Risk aversion may stimulate activity that in well-functioning markets smooths out risk and communicates information about risk, as in markets for insurance, commodity futures contracts, and financial instruments. Financial economics or simply finance describes the allocation of financial resources. It also analyzes the pricing of financial instruments, the financial structure of companies, the efficiency and fragility of financial markets, financial crises, and related government policy or regulation.

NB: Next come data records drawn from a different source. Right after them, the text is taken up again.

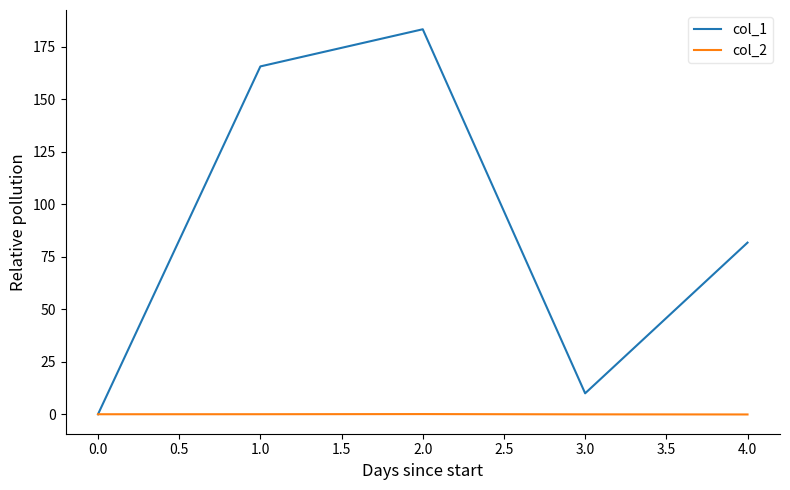

What is the maximum value for col_1?

183.4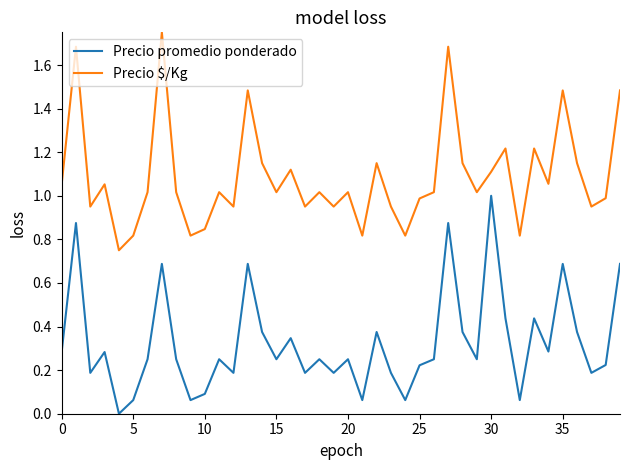

List the series in order of their peak value, highest first.

Precio $/Kg, Precio promedio ponderado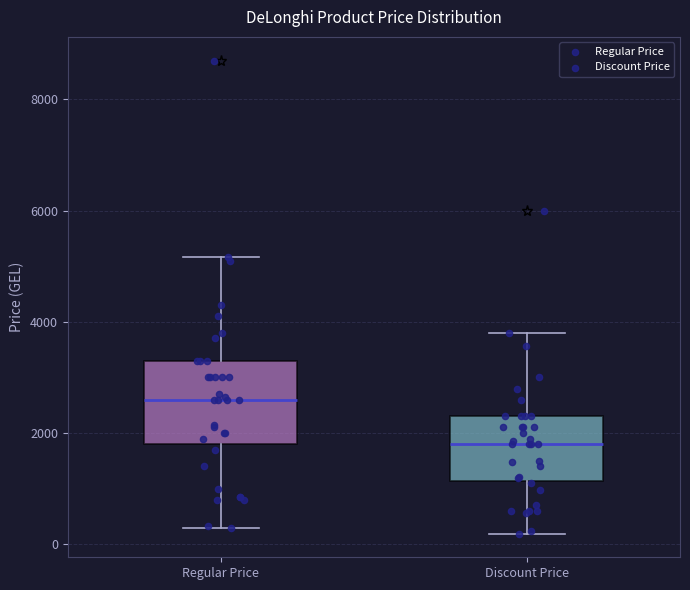

Which box has the highest median line?

Regular Price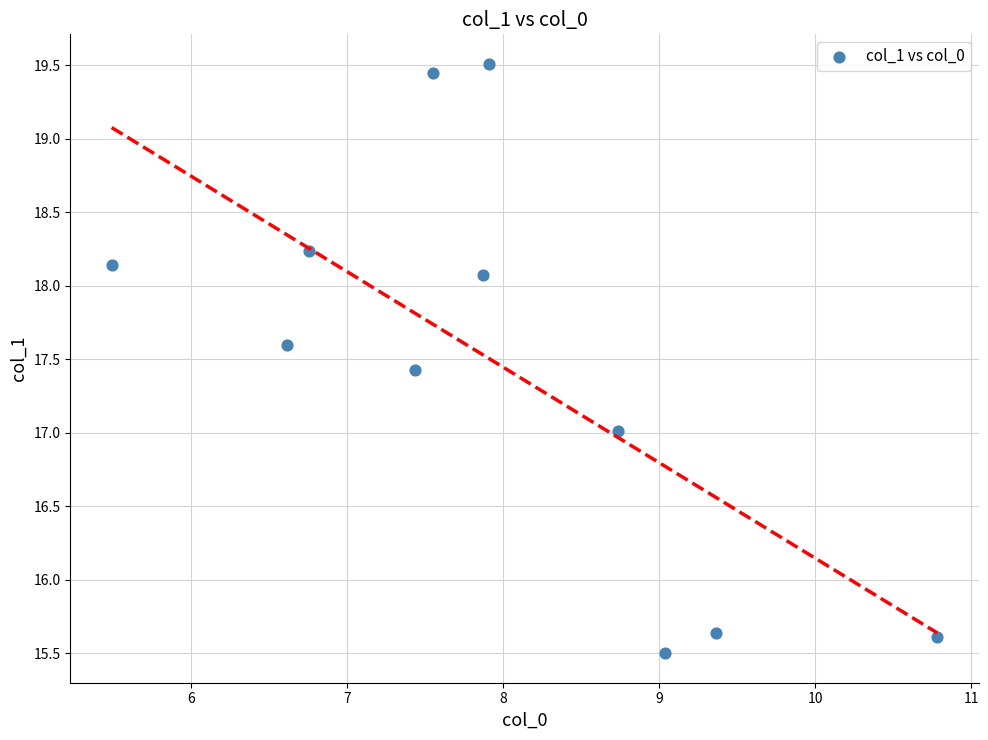

What is the average X value?

8.0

Some market organizations may give rise to inefficiencies associated with uncertainty. Based on George Akerlof's "Market for Lemons" article, the paradigm example is of a dodgy second-hand car market. Customers without knowledge of whether a car is a "lemon" depress its price below what a quality second-hand car would be. Information asymmetry arises here, if the seller has more relevant information than the buyer but no incentive to disclose it. Related problems in insurance are adverse selection, such that those at most risk are most likely to insure (say reckless drivers), and moral hazard, such that insurance results in riskier behavior (say more reckless driving). Both problems may raise insurance costs and reduce efficiency in driving otherwise willing transactors from the market ("incomplete markets"). Moreover, attempting to reduce one problem, say adverse selection by mandating insurance, may add to another, say moral hazard. Information economics, which studies such problems, has relevance in subjects such as insurance, contract law, mechanism design, monetary economics, and health care. Applied subjects include market and legal remedies to spread or reduce risk, such as warranties, government-mandated partial insurance, restructuring or bankruptcy law, inspection, and regulation for quality and information disclosure.